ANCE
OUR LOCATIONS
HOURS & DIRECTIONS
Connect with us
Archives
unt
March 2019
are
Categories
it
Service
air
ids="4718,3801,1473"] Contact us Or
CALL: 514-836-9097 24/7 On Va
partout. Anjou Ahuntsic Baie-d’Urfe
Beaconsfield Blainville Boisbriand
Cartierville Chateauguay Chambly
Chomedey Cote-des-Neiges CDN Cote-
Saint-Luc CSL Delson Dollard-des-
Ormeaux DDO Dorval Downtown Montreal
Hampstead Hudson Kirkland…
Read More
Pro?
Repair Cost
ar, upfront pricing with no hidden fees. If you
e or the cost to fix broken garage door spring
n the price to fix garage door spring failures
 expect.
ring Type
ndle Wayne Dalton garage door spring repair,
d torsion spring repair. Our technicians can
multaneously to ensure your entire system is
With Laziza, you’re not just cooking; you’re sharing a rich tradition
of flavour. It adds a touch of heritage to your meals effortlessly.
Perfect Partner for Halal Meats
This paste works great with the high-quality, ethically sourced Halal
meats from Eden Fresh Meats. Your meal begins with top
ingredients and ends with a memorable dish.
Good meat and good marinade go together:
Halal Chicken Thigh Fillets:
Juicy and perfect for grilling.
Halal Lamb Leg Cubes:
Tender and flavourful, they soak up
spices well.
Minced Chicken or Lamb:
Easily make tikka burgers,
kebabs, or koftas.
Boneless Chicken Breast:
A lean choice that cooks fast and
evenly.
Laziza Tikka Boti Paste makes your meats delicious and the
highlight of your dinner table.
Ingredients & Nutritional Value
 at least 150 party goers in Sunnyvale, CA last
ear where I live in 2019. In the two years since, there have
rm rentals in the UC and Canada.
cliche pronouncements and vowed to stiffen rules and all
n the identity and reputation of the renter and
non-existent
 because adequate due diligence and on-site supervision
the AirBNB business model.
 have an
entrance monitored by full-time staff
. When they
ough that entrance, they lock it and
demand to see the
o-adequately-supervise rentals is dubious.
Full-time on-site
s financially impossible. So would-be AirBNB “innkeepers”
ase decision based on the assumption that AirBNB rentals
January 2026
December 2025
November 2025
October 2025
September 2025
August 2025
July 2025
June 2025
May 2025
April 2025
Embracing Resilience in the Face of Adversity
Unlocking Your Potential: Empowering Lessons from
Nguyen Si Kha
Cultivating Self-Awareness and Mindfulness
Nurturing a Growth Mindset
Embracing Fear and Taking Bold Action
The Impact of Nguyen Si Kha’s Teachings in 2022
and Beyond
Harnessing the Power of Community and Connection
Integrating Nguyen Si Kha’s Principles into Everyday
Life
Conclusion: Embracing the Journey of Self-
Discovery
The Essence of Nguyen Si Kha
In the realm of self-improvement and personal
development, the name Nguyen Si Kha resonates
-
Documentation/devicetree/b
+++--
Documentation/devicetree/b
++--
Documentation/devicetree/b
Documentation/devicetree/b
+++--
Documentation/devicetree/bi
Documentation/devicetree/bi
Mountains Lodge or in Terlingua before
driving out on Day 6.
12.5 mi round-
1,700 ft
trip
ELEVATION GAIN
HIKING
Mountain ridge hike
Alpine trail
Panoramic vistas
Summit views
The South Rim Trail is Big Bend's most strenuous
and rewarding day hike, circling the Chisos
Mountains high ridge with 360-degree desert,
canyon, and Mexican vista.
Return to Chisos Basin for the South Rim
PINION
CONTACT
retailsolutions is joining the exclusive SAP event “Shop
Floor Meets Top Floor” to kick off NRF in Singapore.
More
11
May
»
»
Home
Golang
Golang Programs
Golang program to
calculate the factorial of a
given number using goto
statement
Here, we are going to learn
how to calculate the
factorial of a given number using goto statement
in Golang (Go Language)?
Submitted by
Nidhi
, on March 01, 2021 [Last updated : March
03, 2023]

---------------

How to complete this task =
Return the stretch from the start of the entries through the line containing "Cartierville Chateauguay Chambly", repeating each line exactly.

Response area =
ANCE
OUR LOCATIONS
HOURS & DIRECTIONS
Connect with us
Archives
unt
March 2019
are
Categories
it
Service
air
ids="4718,3801,1473"] Contact us Or
CALL: 514-836-9097 24/7 On Va
partout. Anjou Ahuntsic Baie-d’Urfe
Beaconsfield Blainville Boisbriand
Cartierville Chateauguay Chambly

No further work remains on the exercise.